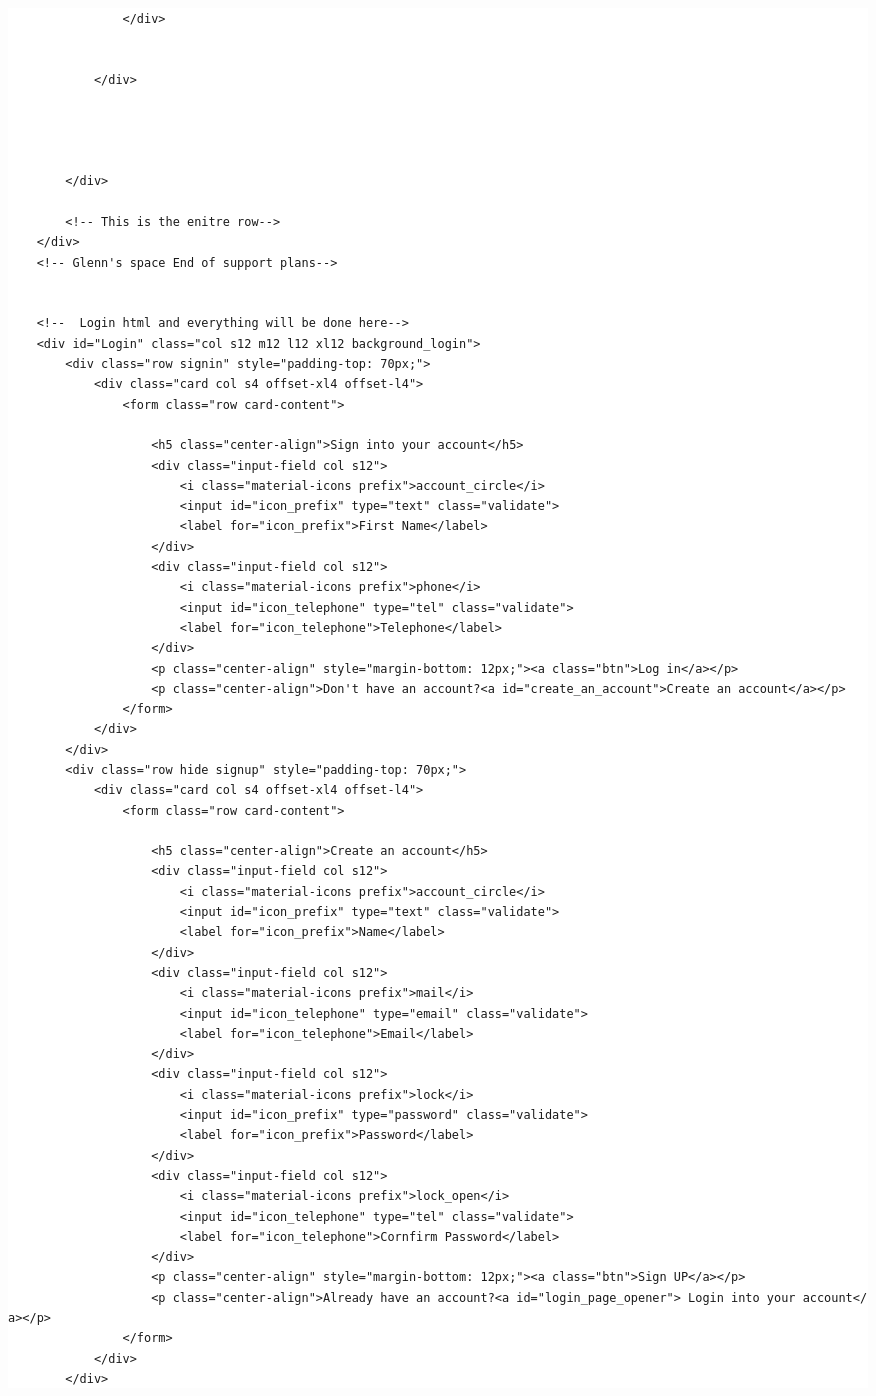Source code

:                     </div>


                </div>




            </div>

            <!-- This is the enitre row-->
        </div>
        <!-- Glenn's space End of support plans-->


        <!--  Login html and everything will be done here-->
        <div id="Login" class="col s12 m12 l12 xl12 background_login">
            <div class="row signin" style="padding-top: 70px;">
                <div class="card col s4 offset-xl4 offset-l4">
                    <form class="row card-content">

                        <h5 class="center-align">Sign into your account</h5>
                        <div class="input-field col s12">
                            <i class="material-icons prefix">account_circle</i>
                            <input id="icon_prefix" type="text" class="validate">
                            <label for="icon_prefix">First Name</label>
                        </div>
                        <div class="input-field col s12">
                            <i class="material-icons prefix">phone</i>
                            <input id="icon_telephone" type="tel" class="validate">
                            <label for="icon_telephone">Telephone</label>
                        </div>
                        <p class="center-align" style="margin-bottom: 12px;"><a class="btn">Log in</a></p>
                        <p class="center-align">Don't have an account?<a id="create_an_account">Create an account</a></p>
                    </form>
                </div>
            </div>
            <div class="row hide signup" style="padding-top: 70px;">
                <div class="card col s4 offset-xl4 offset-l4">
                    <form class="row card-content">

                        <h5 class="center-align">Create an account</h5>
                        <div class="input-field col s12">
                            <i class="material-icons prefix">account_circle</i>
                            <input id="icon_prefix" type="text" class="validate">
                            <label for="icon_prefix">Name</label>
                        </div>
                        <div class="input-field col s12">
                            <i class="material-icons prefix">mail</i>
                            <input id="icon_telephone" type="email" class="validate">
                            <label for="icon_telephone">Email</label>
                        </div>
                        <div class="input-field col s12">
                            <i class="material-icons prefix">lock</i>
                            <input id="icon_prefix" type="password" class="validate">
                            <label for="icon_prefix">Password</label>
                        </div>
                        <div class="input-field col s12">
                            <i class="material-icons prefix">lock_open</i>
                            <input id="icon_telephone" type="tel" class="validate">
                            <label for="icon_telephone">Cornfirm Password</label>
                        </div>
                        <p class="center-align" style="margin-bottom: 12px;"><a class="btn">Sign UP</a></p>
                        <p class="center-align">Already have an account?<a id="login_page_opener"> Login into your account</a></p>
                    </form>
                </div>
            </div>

○ ○ ○

◆ Prompt
In the listing above, find every line with the word "Name" and copy it.

◆ Result of this task
                            <label for="icon_prefix">First Name</label>
                            <label for="icon_prefix">Name</label>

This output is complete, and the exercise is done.